Wednesday, March 21, 2007

Hansen to Congress: Big Brother censoring climate science for big oil

James Hansen heads the NASA Institute for Space Studies. On Monday he revealed to the US Congress the extent the Administration is censoring climate science. :::[SMH: Scientists Muzzled, Congress told]

THE Bush Administration has run a systematic campaign to play down the dangers of climate change, demanding hundreds of politically motivated changes to scientific reports and muzzling a pre-eminent expert on global warming, the US Congress has been told.

The testimony on Monday to the House Committee on Oversight and Government Reform painted the Administration as determined to maintain its line on climate change even when it clashed with the findings of scientific experts.

James Hansen, who heads the Goddard Institute for Space Science in New York, said in testimony: "The effect of the filtering of climate change science during the current Administration has been to make the reality of climate change less certain than the facts indicate, and to reduce concern about the relation of climate change to human-made greenhouse gas emissions."

Since the Democratic takeover of Congress in January the committee's chairman, Henry Waxman, a Democrat from California, has led efforts to uncover the extent of White House interference with scientific debate.

The Administration has moved to exercise control over environmental agencies by installing political appointees including a former oil industry lobbyist, Philip Cooney, as chief of staff of the Council on Environmental Quality. Mr Cooney told the committee: "My sole loyalty was to the President and advancing the policies of his Administration."

...while taking no heed of the tax-paid science. Hmmm. Funny ideas on loyalty.

Documents released on Monday show that in 2003 Mr Cooney and other senior appointed officials made at least 181 changes to a strategic plan on climate change to play down the scientific consensus on global warming. They made a further 113 alterations to minimise the human role in climate change, and inserted possible benefits of climate change. "These changes must be made," a note in Mr Cooney's handwriting says. "The language is mandatory."

Some of the statements deleted on Mr Cooney's instruction were non-controversial, such as: "Climate change has global consequences for human health and the environment." He also deleted references to models indicating that temperatures have been rising for 1000 years. However, he chose to highlight a study funded by his former employer, the American Petroleum Institute.

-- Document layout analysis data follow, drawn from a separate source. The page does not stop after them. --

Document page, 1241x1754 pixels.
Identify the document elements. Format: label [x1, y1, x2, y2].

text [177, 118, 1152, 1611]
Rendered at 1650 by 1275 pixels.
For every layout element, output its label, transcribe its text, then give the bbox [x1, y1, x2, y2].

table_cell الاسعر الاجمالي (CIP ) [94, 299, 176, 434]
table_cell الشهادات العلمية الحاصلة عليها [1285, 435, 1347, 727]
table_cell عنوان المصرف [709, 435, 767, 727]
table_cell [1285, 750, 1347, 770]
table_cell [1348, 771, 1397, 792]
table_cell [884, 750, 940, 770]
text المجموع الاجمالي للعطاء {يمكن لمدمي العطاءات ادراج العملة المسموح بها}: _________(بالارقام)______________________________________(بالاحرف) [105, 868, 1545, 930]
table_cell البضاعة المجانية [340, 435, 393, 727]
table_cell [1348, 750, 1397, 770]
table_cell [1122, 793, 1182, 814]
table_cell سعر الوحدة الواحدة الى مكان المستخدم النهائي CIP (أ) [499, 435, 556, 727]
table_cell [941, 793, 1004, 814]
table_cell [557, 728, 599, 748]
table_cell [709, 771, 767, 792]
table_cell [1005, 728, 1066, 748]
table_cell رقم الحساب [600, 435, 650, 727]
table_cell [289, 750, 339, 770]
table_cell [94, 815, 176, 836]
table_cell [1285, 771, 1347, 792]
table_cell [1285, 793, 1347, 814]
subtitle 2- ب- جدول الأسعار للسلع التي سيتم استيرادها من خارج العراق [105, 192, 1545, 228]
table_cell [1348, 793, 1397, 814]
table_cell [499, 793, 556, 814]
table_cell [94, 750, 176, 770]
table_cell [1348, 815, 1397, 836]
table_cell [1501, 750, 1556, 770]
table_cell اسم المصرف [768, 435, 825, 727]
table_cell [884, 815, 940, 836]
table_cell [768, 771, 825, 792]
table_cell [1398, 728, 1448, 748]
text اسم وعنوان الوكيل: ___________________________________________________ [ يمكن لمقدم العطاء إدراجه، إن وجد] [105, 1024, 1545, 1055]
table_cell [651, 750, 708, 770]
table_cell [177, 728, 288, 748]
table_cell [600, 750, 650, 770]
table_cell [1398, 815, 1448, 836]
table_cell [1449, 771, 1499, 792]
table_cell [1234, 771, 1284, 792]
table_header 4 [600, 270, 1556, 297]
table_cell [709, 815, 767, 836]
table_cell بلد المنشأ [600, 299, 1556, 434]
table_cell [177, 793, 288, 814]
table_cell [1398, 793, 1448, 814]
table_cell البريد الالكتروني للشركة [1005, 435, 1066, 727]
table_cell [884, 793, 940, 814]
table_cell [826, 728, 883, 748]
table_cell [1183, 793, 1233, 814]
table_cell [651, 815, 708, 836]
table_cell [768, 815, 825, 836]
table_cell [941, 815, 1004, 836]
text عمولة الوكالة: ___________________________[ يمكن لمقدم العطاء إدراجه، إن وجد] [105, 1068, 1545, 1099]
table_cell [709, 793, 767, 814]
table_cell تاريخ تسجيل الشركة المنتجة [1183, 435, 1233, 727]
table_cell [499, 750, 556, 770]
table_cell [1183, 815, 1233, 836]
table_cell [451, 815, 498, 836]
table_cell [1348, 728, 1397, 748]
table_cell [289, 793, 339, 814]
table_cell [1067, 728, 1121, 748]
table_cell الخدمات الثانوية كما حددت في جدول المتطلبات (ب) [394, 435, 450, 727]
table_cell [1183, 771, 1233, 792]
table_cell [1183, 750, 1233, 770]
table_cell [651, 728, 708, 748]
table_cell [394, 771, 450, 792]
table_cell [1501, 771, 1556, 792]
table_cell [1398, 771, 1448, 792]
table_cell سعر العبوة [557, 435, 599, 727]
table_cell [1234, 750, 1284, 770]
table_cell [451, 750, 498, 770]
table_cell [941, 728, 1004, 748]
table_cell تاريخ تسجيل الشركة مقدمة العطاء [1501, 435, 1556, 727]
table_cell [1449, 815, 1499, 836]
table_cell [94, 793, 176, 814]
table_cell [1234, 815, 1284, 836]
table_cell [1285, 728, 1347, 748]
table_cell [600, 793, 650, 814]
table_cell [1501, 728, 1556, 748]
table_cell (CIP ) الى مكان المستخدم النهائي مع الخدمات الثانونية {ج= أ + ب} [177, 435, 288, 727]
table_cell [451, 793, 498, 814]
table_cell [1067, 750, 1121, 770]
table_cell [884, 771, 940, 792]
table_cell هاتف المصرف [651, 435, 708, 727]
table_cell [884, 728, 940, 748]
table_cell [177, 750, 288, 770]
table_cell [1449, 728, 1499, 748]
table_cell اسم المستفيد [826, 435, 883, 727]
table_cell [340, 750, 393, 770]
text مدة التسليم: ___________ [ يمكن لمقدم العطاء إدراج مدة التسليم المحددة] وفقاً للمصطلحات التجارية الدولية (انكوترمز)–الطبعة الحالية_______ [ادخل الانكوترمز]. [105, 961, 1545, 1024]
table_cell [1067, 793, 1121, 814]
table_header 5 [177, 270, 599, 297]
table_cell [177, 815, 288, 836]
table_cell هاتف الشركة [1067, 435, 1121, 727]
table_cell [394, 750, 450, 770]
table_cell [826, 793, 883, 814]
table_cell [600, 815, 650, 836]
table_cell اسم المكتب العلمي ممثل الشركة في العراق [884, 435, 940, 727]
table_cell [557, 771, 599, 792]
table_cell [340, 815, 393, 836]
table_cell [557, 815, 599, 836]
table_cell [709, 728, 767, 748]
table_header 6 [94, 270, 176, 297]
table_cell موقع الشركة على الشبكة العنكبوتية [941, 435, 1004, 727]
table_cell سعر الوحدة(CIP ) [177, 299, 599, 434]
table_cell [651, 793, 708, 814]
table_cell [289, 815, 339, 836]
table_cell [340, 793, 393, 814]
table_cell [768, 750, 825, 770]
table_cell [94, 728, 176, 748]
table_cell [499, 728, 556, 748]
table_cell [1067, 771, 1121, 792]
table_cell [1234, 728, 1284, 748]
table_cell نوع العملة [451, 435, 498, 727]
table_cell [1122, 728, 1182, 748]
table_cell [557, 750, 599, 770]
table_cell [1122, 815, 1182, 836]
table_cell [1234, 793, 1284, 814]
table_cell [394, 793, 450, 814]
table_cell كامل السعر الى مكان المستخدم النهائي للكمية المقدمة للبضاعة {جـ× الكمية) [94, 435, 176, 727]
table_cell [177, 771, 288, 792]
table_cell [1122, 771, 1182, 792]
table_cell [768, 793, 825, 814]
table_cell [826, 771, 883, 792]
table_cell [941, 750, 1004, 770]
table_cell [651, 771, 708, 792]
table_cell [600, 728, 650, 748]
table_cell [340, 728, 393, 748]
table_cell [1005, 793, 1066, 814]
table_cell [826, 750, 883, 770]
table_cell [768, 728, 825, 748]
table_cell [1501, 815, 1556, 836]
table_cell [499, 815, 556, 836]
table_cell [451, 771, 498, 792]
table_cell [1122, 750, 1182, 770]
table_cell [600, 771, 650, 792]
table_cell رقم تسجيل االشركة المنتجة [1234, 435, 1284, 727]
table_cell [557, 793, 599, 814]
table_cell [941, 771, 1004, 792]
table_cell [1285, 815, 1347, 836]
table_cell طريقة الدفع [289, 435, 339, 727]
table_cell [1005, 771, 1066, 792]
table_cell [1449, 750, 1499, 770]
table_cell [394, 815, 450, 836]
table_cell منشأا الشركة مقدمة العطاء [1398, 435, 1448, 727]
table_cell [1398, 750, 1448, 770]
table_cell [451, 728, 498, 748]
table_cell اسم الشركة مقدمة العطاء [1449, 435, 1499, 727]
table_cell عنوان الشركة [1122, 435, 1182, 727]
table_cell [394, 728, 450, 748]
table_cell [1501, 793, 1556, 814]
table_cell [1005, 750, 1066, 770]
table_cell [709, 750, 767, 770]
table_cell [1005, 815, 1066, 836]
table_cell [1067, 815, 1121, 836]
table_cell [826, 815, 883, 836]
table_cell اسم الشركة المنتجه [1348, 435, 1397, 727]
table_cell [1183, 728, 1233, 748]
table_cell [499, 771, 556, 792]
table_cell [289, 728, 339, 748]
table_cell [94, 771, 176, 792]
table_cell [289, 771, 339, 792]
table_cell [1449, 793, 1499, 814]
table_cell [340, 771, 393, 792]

Under heated questioning, Mr Cooney admitted the changes were all intended to cast doubt on the impact of global warming. He denied they were directly co-ordinated with the White House but said he had regular conversations with a senior White House aide. "We got notes from them."

Notes? Notes from them? How Orwellian. Shouldn't the notes be going in the other direction? Shouldn't science be informing the politicians, not the politicians informing the science? Hansen went on to accuse the government of propaganda.

Control from the White House became the norm, Dr Hansen told the committee. "Scientific press releases were going to the White House for editing," he said. "It's very unfortunate that we developed this politicisation of science. The public relations office should be staffed by expert appointees - otherwise they become offices of propaganda."